Dennis D. McDonald (ddmcd@ddmcd.com) consults from Alexandria Virginia. His services include writing & research, proposal development, and project management.

Who Is Better At Making Government Data Useful?

By Dennis D. McDonald

Craig Thomler’s Make government data freely available neatly lays out, from an Australian’s perspective, a discussion of how the public can benefit if government agencies make raw data available for access by individuals and organizations who then analyze or present that data in a useful way. These points are from Thomler’s conclusions:

  • Government has a crucial role to play in the collection of data across the country. This is a task well suited to the public sector as it is in the public interest that this be available.
  • However government doesn’t have the systems or culture to be best suited to interpret and combine this data or make it useful for individuals and organisations.
  • Government should provide interpretations - however it should not hold an artificial monopoly over this. 
  • By allow[ing] other organisations to access the raw information innovation in its presentation can occur more rapidly, providing deeper insights for the public good.

Thomler’s discussion is partly based on practicality. That is, government agencies aren’t always equipped to make the best or most innovative use of the information they collect. It therefore makes sense, Thomler says, to involve others in making data useful as long as a “level playing field” exists for people to make use of the data.

The issues that Thomler touches on did not arise overnight based on increasing availability of tools for making data widely and easily available via web based technology and increasingly powerful “mashup” tools. In the United States, at least, private sector republishers of government-sourced data have always existed whose “added value” consisted of indexing, analysis, and publishing services that have arguable made government-sourced data more available and usable than it might otherwise have been if left totally to government efforts.

Tensions have arisen, though, when the prices of commercially developed tools appeared to place the availability of government data out of the hands of many taxpayers. Various rules and policies have arisen to help ensure — not always successfully — that government sourced data should always be available in some form to all.

A practical concern is how to create a “level playing field” such as the one described by Thomler. On the one hand, we want to provide an incentive for the private sector to innovate in how government sourced data are made available. On the other, we don’t want to skew the system so much that such innovations effectively restrict access to those who can afford such access. 

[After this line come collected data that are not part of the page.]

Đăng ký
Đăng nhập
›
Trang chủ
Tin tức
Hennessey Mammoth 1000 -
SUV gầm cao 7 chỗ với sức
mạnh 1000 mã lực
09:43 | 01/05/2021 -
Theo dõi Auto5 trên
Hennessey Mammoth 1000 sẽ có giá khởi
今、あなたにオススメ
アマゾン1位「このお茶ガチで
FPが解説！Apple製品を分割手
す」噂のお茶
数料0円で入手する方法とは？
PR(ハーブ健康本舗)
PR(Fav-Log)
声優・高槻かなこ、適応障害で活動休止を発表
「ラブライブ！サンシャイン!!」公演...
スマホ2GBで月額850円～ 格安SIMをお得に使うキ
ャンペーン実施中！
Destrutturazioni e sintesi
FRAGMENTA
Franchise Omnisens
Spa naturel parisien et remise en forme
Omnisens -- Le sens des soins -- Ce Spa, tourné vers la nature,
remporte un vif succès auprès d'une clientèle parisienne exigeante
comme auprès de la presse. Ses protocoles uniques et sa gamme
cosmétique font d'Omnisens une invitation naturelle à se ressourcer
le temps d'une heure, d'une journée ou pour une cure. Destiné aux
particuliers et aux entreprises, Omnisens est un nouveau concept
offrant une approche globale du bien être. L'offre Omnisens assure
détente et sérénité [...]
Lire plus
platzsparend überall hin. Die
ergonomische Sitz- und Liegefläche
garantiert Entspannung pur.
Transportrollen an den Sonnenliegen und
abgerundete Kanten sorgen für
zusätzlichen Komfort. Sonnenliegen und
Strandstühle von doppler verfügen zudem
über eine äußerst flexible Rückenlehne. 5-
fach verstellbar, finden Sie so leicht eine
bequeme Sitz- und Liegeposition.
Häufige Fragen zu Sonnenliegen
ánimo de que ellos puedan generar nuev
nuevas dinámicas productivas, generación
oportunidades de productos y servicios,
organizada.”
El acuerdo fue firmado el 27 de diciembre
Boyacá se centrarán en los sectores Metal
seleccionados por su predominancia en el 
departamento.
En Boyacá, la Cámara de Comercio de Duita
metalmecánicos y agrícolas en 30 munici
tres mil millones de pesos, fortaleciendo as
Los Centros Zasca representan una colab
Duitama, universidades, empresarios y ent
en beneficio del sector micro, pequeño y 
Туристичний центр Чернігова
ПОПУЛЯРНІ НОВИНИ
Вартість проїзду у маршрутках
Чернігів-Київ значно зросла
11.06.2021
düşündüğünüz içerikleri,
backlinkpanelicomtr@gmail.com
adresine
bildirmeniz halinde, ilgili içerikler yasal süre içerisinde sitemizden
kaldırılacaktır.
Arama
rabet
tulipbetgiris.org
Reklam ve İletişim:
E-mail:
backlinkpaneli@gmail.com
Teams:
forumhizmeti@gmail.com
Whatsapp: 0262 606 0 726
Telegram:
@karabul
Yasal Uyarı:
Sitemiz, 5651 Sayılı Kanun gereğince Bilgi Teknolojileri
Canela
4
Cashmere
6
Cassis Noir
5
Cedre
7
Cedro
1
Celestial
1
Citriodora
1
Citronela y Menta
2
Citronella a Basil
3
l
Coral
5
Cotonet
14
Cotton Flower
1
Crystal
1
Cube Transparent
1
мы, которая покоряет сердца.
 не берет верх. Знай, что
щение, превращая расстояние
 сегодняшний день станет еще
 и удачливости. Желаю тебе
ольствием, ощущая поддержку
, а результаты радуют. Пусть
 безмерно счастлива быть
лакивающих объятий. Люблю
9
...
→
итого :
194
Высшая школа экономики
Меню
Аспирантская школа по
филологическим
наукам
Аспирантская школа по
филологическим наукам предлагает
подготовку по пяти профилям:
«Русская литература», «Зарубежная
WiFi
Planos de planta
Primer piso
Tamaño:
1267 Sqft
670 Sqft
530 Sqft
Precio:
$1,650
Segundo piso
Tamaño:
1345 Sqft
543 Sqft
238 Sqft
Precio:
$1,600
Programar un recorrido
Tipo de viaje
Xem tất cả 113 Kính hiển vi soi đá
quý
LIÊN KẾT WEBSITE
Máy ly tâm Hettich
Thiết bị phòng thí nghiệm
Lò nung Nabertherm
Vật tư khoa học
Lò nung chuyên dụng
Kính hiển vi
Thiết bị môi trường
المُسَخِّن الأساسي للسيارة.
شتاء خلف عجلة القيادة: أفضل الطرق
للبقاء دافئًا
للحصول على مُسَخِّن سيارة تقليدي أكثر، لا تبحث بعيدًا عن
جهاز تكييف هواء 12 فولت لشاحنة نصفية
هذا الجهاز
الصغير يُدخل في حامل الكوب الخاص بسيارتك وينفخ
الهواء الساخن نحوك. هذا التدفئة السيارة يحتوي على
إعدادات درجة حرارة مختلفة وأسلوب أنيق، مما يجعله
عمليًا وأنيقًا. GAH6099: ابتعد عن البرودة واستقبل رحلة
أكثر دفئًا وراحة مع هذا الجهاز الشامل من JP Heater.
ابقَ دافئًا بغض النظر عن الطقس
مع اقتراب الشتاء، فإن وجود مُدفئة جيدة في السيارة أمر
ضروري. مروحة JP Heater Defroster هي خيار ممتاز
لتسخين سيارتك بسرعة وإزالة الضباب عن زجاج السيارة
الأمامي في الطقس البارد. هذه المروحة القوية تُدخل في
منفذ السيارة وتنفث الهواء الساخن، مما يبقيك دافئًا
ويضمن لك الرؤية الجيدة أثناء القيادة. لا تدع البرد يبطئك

In general, I support Thomler’s view. I’m all for making government sourced data widely available (as long as privacy and security concerns are protected, of course). But one concern that should be addressed is how we make sure that government agencies do not artificially restrict their ability to carry out their legal mandates by stopping short of providing services that do require complete access to the data they collect.

For example, consider an agency that is responsible for providing assistance to poor citizens. Assume further that the process the agency follows in determining eligibility and in the provision of services requires access to income and geographically based cost data related to the service. Assume further that the data needed by the agency has traditionally been available in published tables and individual computerized spreadsheets that are difficult to maintain and use.

What if the most efficient system for accessing the needed data is a database application developed by a private sector firm that uses government sourced data to perform calculations and its own software in the performance of retrieval and calculation functions? Should the agency continue to use its hard-to-use “manual” resources? Or should it avail itself of the more easy-to-use — and accurate — commercially available source of the same data that is available for a price?

It’s easy to see how a situation like this can devolve into an argument about profiteering, outsourcing, and privatization. Such arguments have arisen around situations where there is an interface between public sector data and private sector publishing and distribution, as was the case recently when public availability of government funded research via professional journals became a public topic of discussion. (See my blog post How Involved Should the U.S. Government Be in the Scholarly Journal Publishing Business?)

One common refrain about data access is, “The public paid for it (the data) so the public should be able to have it.”  This is a pretty strong argument. At the same time, a practical result of using such an argument should not be the refusal or inability for a government agency to perform a mandated public service. Nor should a government agency be put into a situation where it lacks the knowledge and expertise necessary to manage the creation and use of the data it needs to carry out its mission.